Wie gleichnishaft mutete uns das bange Sehnen der verunglückten Astronauten in der dunklen, feindseligen Unendlichkeit an, den' wunderbaren Stern zu erreichen. Es ist derselbe Stern, auf dem in Jahrhunderttausenden der Erdenbürger au geistigem Dunkel und sozialer Verstrick theit zum Licht eines freien, seiner Natur gemäßen Geschöpfes heranreift. Die Wanderung führte seit Uhrzeiten über Schrunde und Gräben, an unzähligen sphinxbehüteten, rätselhaften Kreuzwegen vorbei.

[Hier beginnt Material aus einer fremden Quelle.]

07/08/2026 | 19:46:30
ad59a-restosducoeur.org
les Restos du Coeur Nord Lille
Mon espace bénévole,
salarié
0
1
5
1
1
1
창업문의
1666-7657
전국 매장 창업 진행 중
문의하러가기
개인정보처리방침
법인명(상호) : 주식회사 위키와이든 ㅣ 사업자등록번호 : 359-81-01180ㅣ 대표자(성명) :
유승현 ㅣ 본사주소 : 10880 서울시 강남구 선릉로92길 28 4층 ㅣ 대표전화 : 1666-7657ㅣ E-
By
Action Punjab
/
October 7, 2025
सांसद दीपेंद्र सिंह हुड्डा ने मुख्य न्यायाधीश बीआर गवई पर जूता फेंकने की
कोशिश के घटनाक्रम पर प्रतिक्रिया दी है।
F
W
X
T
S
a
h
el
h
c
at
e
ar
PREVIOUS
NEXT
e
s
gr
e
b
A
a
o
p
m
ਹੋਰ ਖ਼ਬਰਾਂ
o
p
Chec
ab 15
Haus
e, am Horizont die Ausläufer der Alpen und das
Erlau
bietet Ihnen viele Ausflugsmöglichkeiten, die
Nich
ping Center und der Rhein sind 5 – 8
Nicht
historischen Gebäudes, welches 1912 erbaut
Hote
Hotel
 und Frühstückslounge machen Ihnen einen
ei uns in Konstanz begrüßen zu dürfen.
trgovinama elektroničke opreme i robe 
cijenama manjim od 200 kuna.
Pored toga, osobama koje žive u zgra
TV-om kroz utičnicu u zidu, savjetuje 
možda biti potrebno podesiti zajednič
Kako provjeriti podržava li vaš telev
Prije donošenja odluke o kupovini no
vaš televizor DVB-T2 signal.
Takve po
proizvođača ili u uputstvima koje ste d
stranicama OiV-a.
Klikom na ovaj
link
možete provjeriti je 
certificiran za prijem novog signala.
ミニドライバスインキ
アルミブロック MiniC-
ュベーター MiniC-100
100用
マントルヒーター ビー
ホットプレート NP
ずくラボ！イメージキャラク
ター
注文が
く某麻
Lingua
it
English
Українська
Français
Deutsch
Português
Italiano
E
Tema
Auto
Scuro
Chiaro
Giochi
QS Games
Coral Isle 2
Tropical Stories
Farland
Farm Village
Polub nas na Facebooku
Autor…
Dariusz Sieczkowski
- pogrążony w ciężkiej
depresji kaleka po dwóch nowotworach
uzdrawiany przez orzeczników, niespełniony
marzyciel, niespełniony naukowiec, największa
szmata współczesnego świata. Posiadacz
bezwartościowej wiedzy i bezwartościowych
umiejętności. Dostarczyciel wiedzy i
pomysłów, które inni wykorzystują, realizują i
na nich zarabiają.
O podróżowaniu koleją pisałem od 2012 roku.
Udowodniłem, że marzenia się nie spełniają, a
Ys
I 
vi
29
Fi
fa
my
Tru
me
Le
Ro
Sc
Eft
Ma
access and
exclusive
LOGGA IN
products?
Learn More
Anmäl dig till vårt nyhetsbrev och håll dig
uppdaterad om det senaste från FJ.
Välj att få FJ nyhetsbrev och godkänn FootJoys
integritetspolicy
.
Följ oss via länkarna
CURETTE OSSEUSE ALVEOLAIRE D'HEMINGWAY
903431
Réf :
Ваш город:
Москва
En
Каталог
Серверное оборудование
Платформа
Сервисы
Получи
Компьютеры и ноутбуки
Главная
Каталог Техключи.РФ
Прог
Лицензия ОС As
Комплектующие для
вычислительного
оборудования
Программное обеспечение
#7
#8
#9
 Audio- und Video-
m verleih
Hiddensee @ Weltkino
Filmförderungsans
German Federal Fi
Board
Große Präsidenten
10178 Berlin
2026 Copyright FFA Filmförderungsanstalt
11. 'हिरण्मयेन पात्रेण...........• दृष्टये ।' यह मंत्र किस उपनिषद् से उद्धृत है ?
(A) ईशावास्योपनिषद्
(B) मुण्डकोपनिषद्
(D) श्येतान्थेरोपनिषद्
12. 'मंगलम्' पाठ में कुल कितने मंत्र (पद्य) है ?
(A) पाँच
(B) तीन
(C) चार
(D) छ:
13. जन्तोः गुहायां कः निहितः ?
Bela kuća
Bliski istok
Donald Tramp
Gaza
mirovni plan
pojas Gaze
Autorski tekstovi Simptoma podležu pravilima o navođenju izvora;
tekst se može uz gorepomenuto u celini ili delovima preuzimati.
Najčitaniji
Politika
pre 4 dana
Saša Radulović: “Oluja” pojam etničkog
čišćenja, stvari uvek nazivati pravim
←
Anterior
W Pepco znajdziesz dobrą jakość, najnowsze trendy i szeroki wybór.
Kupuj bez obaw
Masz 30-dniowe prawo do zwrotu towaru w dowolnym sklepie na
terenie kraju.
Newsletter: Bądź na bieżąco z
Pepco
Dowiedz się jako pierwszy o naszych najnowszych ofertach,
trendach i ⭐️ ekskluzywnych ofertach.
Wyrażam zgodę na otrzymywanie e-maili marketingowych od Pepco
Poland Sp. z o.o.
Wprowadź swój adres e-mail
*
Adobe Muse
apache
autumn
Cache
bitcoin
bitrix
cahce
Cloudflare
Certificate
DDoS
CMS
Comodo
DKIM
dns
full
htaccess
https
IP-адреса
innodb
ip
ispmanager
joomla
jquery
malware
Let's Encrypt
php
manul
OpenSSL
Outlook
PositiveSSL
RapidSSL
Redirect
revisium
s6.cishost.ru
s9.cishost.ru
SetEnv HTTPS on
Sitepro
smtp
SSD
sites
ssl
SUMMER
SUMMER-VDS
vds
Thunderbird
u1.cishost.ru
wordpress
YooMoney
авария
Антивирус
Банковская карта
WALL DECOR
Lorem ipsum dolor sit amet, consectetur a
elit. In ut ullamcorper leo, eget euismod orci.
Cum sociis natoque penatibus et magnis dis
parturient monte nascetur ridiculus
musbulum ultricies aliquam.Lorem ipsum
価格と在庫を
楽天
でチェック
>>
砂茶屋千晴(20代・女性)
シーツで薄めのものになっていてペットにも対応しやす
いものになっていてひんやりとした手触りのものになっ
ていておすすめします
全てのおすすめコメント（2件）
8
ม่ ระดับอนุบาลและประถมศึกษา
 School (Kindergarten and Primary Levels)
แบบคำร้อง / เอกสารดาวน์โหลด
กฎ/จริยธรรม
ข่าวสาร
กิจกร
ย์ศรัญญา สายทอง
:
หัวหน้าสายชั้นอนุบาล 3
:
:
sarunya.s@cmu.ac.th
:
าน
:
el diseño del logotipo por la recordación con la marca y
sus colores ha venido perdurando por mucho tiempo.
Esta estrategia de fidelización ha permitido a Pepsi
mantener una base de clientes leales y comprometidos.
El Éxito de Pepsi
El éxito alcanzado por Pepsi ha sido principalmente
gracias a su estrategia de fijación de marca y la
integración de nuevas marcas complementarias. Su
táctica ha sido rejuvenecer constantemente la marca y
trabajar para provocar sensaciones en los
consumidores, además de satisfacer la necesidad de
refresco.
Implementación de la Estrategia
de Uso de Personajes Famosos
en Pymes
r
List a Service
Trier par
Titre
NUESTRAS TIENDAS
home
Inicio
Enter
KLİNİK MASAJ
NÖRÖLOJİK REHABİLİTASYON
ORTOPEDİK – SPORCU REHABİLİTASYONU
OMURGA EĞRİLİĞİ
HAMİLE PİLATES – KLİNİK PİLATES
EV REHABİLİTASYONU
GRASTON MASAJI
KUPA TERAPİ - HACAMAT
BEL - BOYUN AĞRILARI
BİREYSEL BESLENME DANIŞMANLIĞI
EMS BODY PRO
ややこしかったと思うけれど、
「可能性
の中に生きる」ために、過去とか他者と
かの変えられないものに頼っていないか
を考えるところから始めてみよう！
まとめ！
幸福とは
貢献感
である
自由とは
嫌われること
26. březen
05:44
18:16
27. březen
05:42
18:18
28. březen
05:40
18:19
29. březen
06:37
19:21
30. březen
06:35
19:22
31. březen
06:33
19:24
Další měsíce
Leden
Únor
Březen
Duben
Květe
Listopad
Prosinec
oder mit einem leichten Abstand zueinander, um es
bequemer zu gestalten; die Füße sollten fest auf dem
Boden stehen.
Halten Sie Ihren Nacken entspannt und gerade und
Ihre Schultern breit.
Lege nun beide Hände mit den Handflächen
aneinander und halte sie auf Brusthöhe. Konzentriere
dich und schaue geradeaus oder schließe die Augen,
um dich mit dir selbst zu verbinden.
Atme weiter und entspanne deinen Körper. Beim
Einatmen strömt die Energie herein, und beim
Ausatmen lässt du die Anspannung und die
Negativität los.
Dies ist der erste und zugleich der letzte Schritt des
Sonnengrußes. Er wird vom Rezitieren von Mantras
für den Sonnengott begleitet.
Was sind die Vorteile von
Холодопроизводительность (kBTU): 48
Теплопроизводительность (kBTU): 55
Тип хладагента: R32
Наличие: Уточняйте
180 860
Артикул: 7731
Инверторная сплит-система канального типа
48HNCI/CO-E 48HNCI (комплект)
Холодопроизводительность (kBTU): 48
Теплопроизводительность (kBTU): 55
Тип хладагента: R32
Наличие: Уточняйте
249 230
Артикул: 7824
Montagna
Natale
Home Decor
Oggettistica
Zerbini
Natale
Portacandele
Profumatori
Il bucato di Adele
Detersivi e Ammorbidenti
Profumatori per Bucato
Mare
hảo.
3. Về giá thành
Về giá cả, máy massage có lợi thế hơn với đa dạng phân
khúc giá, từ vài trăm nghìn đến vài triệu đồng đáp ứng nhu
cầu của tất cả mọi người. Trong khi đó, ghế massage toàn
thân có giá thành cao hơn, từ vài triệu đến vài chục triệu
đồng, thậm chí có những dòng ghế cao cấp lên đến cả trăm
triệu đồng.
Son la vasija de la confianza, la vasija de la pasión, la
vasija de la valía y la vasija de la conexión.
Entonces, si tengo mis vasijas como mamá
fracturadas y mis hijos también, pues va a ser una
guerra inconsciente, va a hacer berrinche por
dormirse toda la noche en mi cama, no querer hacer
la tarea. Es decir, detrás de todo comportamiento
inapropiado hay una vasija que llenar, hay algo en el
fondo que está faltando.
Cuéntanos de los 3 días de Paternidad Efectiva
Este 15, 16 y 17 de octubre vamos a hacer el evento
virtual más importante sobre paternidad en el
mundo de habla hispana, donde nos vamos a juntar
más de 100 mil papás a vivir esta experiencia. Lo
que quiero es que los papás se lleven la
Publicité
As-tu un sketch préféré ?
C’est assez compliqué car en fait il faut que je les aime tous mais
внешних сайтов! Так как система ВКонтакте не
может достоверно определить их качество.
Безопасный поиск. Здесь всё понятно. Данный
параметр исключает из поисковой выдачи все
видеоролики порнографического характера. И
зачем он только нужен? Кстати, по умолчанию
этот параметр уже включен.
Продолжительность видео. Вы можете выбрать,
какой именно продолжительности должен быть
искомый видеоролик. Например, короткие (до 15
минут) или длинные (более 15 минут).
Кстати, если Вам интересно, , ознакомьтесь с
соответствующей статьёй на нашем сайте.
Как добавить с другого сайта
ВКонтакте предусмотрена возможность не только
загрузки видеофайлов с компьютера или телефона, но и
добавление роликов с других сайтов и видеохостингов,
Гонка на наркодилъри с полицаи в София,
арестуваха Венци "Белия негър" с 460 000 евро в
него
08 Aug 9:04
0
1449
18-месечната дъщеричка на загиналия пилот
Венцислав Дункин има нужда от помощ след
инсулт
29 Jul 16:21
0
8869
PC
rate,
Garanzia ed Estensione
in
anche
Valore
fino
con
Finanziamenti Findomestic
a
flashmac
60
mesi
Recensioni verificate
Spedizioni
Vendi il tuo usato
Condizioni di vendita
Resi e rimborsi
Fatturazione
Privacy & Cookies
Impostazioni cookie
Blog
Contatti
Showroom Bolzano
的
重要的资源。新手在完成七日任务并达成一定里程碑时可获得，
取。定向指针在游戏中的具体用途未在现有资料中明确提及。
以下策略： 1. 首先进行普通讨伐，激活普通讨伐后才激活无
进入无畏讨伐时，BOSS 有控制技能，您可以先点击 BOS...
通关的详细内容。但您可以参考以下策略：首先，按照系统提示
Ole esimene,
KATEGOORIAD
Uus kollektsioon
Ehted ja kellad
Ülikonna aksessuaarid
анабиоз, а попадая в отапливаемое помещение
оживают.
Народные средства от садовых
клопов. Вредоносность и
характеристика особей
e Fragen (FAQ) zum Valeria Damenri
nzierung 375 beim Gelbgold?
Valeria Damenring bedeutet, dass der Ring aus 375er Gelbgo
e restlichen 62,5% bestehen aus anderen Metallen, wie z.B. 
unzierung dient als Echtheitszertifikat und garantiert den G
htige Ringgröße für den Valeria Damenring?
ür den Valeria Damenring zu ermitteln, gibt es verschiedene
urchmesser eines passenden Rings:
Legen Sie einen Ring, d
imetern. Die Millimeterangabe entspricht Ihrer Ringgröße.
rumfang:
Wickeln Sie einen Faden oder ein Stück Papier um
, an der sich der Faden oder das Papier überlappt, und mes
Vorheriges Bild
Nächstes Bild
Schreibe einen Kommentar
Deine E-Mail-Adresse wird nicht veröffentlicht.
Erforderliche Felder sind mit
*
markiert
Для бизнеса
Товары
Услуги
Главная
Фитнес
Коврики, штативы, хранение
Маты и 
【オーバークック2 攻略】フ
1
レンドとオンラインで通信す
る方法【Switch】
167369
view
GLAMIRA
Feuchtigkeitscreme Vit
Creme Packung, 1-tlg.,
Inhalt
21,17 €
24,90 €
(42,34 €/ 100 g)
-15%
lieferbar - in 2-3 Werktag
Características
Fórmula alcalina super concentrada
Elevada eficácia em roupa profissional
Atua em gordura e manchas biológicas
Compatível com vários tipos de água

In seltsam bunter Arbeitsteilung ist uns der Lebenskreis in Familie, Arbeitsstätte und in gesellschaftlichem Bereich auf den Ordinaten unseres Heimatlandes Österreich zugemessen. Wen es in die Fremde lockte — wie sehr sehnt er sich dorthin zurück, wo er geboren, wo er die ersten Schritte getan und heranreifte. Und wie der Mensch auf zwei Beinen zu gehen gelernt hat und links und rechts zu zweckdienlicher Bewegung nützt, ebenso sucht der Weltgeist in fruchtbarer Gegensätzlichkeit die polarisierten Denkelemente und Streitmeinungen immer wieder auf neuer Ebene zu vereinen (Hegel), wie ebenso die strebenden und streitenden Partner stets zueinander finden müssen, deren sich die Weltgeschichte in ihren sozialen Auseinandersetzungen bedient. Wenn wir links und rechts also begreifen als nützliche Organe desselben Organs und wir uns daher nicht immerfort mit dem linken Bein auf das rechte und umgekehrt treten dürfen, sondern beide Teile (partes, Parteien) zu brüderlicher Gemeinschaft erziehen müssen, wenn wir den Atem der Schöpfung verspüren und ihn zum werktätigen Prinzip unseres Denkens und Handelns erheben, wenn wir den Kantschen Imperativ ebenso beherzigen wie die Mahnungen des Dekalogs, wenn also die Christen sozial handeln und sich die Sozialisten christlich bemühen im Sinne christlicher Soziallehre und der Verheißungen sozialistischer Denker und Künder, dann weckt der erste Mai von neuem Glauben und Hoffnung auf die Freiheit als köstliche Atemluft aufrechter Bürger, auf die Demokratie als kostbares Gefäß der Freiheit und auf Österreich als Kleinod im großen Mosaik der Völkerfamilie.